As to her father’s assertion of the reason for the imposition of the condition under which she might return, namely, that they were to occupy separate rooms because the petitioner was entirely too passionate for his wife, it is sufficient to say that the court is not given to be informed of any facts which might show extreme cruelty arising out of gross abuse of marital rights. The court of chancery in English v. English, 27 N. J. Eq. (12 C. E. Gr.) 71, granted a decree of divorce from bed and board forever on the ground of extreme cruelty, consisting mainly in gross abuse by the husband of his marital rights, rendering it unsafe for the wife to cohabit with him, or be under his command or control, which decree, however, was reversed in this court (Ibid. 579), but only because it was apprehended that further acts of the same abuse would not be attempted if the wife should return to him (at p. 585), and the divorce was refused and the bill dismissed, but without prejudice, so that the facts urged in the complaint before the court might be used if the ease should again be brought. But the case at bar does not come within this doctrine for want of proof of any gross abuse of marital rights such as would constitute extreme cruelty.

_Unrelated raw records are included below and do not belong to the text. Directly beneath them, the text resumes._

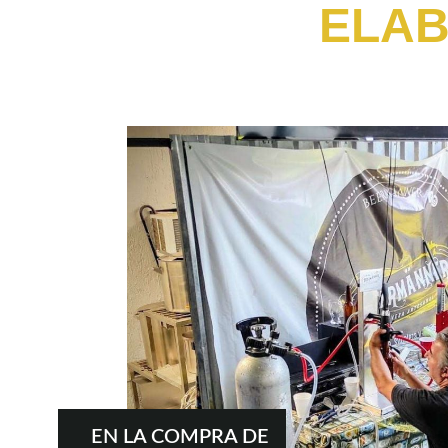
ELAB
EN LA COMPRA DE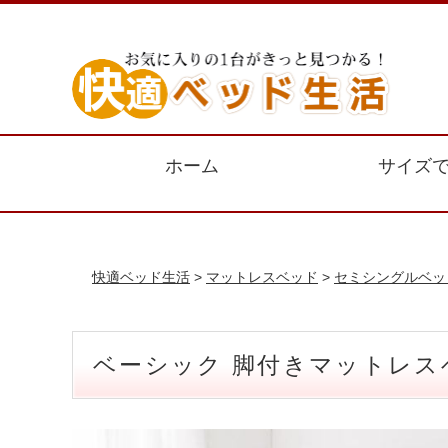
ホーム
サイズ
快適ベッド生活
>
マットレスベッド
>
セミシングルベッ
ベーシック 脚付きマットレス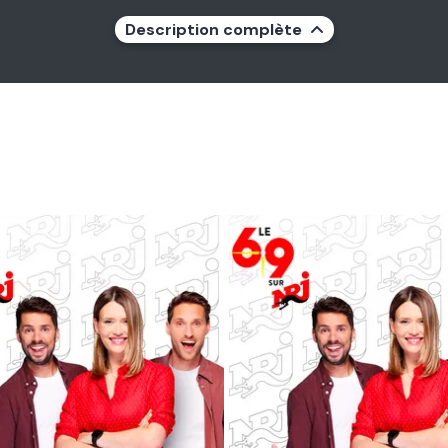
Description complète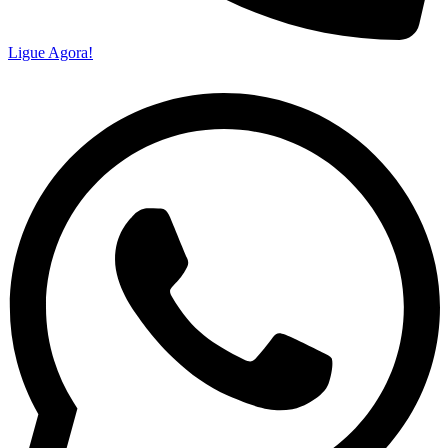
Ligue Agora!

While the support of his wife and children by the petitioner was meagre and possibly not all that he could and should have provided out of such means as he had, nevertheless the mere fact. *485of failure to provide sufficient support for a wife does not constitute desertion by the husband under our statute. See Palmer v. Palmer, 22 N. J. Eq. (7 C. E. Gr.) 88; Skean v. Skean, 33 N. J. Eq. (6 Stew.) 148; Thomas v. Thomas, 74 Atl. Rep. 125, 127.

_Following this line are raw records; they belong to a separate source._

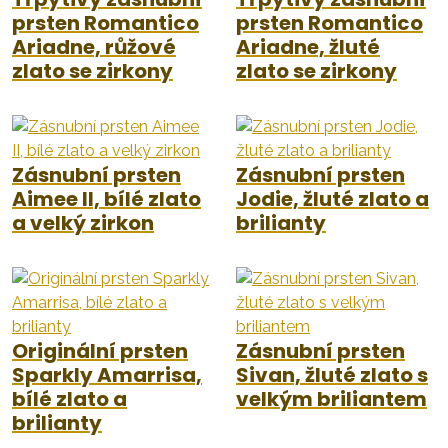
prsten Romantico
prsten Romantico
Ariadne, růžové
Ariadne, žluté
zlato se zirkony
zlato se zirkony
Zásnubní prsten
Zásnubní prsten
Aimee II, bílé zlato
Jodie, žluté zlato a
a velký zirkon
brilianty
Originální prsten
Zásnubní prsten
Sparkly Amarrisa,
Sivan, žluté zlato s
bílé zlato a
velkým briliantem
brilianty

The learned vice-chancellor in the court below lays considerable stress upon the want of proper approaches by the husband to the wife and the absence of sincere effort on his part to induce a reconciliation and her return. We, however, think that this cause falls within.that class of adjudicated cases which excuse the husband from making an effort in the direction just mentioned, because it is apparent to us from the wife’s conduct — her actual desertion .of her husband, the imposition of unlawful and unreasonable conditions before she would return, her removing her furniture and belongings from his house in his absence, bringing á suit for alimony shortly after the separation — that any overtures or efforts made by her husband to induce her to return would have been entirely futile. See Hall v. Hall, 65 N. J. Eq. (20 Dick.) 709; Sterling v. Sterling, 71 N. J. Eq. (1 Buch.) 59; Purnell v. Purnell, 70 Atl. Rep. 187.

The above views lead to a reversal of the decree below and the granting of a final decree of divorce to the petitioner and appellant.

For affirmance — -Hone.

For reversal — The Chancellor, Chiee-Justice, Garrison, Swayze, Trenchard, Bergen, Yoorhees, Minturn, Kalisch, Bogert, Yredenburgh, Congdon, White — 13.